Rewrite the passage on Jordan and the Camp David process from "Nevertheless, the U.S., intent" up to and including "and the Israelis.", switching "Jordan" to "the Hashemite Kingdom".

* EXTRACTED TEXT
=-=-=
Nevertheless, the U.S., intent upon securing the next link in the Camp David chain, continued to pursue and pressure Jordan. The second half of the Camp David Accords, that dealing with Palestinian autonomy, had not been completed, and the logical party to help move the process along was Jordan. The U.S. continued to coax and cajole Amman either to represent or to bypass the Palestinians, whose own representative, the POL, was deemed an unacceptable negotiating partner by the Americans and the Israelis.
Arab activity in the Jordanian capital during this period was intense as rumors abounded that Jordan might be ready to follow Sadat. Could Husayn have seriously considered such a move given the commitment of Arab aid as well as a domestic population (both Palestinian and Transjordanian), not to mention Syria and Iraq, that would have fiercely opposed such a move? One would htink not, but the clear courtship of Jordan by the Arab states during this period would seem to indicate that they had reason to be concerned about another defection from the ranks. Arab aid promises in the past, notably the Rabat commitments, had been demonstrated to be fragile, while U.S. aid to Egypt, effectively the "price of the peace treat," was substantial. Certainly one would have expected the U.S. to commit itself to protect Jordan in the event of threats of Arab military retaliation for signing such a treaty. Therefore, just as easily as balancing the U.S., Israel, and Egypt by adhering to the Arab position, could Jordan not also have balanced Syria, Iraq, the PLO and his domestic constituency by joining the Camp David chorus? The problem with trying to analyze Jordanian behavior in terms of balancing is that it could explain either outcome, depending upon which factor(s) one concludes posed the greatest threat.
Year | Source | Amount | Project |
1977 | SDF | $27.0 million | Husayn Thermal Power Station |
SDF | $25.0 million | Aqaba port piers | |
1978 | SDF | $80.0 million | Water and electricity projects |
SDF | $73.5 million | Four development projects | |
1980 | Grant | $10.0 million | Repair winter flood damage |
SDF | $11.6 million | Hijaz railway, housing, communication |
|
Grant | 23 firetrucks & ambulances |
||
Grant | $0.6 million | Nablus Municipality | |
Grant | $5.0 million | UNRWA schools in Jordan and Syria |
|
Grant | $5.0 million | Jordan University | |
King Khalid | $5.0 million | Queen Alia Fund for Social Development |
|
1981 | SDF | $18.0 million | Aqaba port development |
SDF | $29.4 million | Amman water project | |
SDF | $30.6 million | Jordan Valley Authority projects |
SOURCE: FBIS, MEED; RSS, 'Alaqat al-Mamlakah b-il-Mamlakah; EIU, Saudi Arabia: Quarterly Economic Report.
=-=-=
* DATA ENTRIES
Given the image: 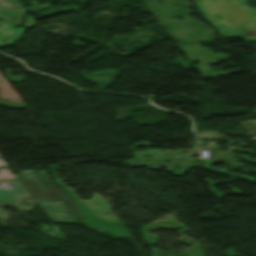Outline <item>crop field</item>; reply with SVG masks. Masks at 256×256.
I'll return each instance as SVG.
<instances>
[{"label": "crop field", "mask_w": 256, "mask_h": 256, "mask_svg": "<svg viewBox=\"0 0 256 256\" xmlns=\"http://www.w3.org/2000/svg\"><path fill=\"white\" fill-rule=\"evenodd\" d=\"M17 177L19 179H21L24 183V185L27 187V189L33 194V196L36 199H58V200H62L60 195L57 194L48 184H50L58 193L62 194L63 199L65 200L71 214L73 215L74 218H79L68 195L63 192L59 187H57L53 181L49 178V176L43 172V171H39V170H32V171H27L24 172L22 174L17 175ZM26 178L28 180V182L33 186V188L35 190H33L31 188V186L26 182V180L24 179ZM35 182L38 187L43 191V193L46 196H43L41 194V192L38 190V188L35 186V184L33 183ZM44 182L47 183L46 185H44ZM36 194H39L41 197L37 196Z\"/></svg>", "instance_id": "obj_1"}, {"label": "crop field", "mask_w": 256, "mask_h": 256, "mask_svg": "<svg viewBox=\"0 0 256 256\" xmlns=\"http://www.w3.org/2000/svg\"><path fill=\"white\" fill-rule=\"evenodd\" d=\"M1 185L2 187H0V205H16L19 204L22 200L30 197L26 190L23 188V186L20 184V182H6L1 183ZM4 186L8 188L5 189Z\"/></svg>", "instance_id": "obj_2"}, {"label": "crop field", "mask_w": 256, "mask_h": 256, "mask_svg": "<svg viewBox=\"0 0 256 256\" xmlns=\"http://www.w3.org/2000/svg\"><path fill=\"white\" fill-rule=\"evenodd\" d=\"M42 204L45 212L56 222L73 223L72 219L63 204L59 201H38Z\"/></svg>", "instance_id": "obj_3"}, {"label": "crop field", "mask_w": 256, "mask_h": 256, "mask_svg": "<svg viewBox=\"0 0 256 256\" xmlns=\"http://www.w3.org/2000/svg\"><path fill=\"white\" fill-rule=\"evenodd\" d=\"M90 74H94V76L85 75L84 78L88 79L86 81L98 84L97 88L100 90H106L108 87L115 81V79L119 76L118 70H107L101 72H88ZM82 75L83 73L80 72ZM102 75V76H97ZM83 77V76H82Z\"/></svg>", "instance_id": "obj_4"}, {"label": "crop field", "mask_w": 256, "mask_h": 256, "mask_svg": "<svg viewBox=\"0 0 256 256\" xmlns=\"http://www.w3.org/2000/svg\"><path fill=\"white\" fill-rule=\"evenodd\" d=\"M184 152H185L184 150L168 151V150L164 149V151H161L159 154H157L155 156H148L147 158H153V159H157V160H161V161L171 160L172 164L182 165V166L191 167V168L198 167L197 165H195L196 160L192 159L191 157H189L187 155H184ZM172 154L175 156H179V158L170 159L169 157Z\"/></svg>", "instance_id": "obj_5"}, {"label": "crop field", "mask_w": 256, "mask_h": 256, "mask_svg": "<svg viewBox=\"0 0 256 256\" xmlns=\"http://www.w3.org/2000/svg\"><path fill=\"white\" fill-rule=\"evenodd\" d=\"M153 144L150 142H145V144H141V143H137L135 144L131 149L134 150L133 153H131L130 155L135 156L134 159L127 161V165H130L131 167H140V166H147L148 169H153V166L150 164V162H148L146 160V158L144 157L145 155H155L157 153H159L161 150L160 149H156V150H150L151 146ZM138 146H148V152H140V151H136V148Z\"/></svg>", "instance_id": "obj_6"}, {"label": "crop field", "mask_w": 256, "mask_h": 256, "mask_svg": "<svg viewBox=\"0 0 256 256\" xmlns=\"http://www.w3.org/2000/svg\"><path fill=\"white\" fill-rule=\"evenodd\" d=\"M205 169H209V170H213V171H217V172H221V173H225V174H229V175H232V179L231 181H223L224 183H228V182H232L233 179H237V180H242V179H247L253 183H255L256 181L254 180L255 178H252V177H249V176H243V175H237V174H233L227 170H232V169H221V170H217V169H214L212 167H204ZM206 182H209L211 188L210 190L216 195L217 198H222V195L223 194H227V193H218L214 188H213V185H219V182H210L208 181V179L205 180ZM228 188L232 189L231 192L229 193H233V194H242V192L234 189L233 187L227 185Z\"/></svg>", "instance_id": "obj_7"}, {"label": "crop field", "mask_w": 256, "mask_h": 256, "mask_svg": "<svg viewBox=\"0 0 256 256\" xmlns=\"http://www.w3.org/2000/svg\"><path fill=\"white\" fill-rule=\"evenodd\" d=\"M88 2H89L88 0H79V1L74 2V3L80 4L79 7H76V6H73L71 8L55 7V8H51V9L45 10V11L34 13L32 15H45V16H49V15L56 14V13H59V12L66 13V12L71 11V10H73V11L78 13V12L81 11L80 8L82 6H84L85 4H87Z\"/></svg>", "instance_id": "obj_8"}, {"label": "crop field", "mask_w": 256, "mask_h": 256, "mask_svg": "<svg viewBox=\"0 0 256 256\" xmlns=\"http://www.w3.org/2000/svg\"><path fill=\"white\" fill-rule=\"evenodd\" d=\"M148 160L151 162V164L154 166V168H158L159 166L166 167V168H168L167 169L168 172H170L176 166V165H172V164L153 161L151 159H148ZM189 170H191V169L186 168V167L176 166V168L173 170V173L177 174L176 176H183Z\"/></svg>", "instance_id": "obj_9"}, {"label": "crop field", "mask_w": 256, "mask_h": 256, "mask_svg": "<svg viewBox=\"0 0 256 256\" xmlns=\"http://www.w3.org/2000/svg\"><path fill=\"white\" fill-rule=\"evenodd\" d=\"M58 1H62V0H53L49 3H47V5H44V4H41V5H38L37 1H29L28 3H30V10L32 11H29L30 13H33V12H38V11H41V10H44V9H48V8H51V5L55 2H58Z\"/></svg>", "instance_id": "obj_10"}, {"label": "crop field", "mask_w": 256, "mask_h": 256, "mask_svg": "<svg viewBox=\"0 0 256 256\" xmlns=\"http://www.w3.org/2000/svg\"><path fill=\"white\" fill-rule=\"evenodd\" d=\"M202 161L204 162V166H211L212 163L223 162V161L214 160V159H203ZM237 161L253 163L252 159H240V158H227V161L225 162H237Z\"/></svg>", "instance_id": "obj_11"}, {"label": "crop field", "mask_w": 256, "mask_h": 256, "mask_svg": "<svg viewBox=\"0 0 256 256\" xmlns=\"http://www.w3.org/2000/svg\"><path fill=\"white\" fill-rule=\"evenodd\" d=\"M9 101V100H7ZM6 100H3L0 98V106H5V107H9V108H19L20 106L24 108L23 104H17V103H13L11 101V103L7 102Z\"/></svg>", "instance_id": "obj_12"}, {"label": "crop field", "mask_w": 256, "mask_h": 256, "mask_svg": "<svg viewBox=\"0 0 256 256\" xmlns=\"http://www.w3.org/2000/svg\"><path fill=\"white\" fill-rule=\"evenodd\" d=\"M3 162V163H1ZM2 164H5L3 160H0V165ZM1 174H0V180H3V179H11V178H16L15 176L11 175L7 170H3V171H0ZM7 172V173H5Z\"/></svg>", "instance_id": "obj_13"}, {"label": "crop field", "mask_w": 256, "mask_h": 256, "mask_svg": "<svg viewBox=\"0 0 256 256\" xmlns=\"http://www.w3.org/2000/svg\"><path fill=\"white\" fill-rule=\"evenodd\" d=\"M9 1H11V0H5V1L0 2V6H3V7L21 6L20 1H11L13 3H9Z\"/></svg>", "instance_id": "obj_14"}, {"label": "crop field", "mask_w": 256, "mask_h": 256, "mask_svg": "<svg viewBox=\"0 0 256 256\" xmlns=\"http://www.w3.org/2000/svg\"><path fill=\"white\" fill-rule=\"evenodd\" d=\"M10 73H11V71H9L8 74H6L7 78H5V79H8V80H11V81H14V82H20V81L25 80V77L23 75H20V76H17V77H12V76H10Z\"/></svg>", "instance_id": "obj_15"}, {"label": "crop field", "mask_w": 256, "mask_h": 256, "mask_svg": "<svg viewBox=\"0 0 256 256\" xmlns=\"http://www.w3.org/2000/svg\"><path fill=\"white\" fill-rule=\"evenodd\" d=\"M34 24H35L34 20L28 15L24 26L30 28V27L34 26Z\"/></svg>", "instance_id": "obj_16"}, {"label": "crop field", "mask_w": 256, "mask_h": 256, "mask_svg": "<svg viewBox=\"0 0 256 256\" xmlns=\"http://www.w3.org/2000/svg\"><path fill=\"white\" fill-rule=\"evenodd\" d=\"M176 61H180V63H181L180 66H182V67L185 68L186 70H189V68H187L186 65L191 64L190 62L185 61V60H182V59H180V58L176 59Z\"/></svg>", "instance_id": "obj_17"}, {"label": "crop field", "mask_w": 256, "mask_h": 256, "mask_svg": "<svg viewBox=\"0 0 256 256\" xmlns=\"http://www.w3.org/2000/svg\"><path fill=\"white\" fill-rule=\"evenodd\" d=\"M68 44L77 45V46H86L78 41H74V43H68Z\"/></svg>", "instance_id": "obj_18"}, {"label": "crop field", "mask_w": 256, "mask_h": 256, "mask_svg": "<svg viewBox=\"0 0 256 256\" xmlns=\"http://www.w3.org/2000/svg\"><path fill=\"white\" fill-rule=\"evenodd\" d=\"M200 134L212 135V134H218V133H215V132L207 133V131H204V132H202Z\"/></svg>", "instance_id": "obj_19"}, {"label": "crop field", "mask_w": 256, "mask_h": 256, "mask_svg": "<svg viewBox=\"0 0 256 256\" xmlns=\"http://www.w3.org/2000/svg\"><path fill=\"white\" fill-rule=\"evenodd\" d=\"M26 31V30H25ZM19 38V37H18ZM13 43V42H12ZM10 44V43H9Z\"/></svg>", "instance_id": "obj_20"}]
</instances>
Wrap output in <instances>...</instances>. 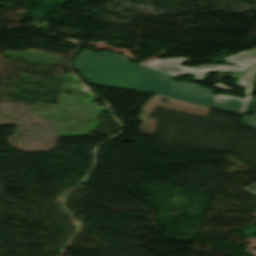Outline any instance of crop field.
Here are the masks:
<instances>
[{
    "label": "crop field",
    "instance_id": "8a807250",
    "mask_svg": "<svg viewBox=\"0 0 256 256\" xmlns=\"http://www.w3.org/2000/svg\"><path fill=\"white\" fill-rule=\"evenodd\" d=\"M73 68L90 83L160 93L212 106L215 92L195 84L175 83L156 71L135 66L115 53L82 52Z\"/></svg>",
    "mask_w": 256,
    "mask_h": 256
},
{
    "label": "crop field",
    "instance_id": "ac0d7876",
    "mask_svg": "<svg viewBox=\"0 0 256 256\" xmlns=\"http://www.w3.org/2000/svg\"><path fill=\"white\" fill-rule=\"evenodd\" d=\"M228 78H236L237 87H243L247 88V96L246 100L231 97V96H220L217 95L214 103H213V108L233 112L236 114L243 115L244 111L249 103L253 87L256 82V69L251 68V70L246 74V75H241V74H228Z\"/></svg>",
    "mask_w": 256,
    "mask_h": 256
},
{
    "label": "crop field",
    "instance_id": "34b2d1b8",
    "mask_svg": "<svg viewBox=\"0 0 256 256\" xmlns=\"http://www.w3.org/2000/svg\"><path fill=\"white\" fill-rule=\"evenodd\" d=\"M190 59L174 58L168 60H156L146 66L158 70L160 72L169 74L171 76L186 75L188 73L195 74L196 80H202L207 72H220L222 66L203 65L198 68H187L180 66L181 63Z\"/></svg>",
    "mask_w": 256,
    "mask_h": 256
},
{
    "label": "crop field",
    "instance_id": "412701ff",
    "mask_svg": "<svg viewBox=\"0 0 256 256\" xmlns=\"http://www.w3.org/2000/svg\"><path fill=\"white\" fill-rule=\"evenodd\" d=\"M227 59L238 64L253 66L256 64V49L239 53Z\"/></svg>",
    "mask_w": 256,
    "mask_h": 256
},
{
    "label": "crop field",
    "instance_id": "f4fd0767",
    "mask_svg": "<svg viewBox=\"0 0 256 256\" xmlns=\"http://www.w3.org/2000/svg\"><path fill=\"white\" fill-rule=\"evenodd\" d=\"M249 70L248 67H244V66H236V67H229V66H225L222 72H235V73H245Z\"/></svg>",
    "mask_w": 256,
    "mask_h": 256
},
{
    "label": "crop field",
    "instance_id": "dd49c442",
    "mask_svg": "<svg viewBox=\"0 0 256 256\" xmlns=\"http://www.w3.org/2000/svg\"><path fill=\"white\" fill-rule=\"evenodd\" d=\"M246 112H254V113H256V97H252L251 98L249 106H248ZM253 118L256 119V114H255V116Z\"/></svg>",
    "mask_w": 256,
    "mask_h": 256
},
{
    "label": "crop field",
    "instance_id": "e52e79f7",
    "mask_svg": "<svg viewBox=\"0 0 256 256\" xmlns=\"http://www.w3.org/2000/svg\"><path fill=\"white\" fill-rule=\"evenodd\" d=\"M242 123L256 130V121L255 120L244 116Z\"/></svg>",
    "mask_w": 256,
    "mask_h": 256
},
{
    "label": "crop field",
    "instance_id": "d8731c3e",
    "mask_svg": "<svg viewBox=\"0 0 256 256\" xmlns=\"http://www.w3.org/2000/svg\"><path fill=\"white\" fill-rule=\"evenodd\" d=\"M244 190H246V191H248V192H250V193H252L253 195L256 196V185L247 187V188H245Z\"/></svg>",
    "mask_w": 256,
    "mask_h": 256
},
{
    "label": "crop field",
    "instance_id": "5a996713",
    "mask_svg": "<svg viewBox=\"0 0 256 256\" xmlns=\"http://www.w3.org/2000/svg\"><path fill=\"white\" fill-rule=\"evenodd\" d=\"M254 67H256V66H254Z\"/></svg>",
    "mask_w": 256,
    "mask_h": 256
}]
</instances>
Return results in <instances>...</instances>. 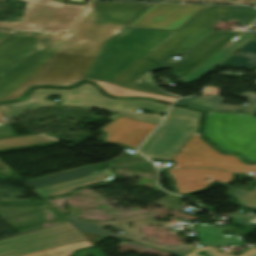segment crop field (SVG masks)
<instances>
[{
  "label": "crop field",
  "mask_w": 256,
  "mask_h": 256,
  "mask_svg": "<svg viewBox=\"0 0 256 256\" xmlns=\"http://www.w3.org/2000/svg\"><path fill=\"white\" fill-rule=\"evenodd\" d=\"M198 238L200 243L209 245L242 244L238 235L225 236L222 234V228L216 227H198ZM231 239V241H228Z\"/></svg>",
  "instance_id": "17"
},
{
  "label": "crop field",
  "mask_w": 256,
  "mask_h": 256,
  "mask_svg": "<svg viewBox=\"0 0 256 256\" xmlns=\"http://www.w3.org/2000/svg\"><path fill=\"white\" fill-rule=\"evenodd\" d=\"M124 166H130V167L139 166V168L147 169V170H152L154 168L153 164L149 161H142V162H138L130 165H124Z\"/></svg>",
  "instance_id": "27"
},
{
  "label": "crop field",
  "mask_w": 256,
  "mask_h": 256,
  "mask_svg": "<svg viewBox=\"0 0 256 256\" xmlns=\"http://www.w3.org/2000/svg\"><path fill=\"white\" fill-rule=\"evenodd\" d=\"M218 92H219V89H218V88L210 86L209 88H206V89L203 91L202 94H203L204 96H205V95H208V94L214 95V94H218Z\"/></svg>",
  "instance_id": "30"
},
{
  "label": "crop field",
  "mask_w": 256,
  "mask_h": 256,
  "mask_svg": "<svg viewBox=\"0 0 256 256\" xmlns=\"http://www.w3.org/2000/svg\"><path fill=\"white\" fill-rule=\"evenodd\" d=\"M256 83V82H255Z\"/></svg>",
=-=-=
* ANSWER FOR THIS EXERCISE
Nevertheless, the U.S., intent upon securing the next link in the Camp David chain, continued to pursue and pressure the Hashemite Kingdom. The second half of the Camp David Accords, that dealing with Palestinian autonomy, had not been completed, and the logical party to help move the process along was the Hashemite Kingdom. The U.S. continued to coax and cajole Amman either to represent or to bypass the Palestinians, whose own representative, the POL, was deemed an unacceptable negotiating partner by the Americans and the Israelis.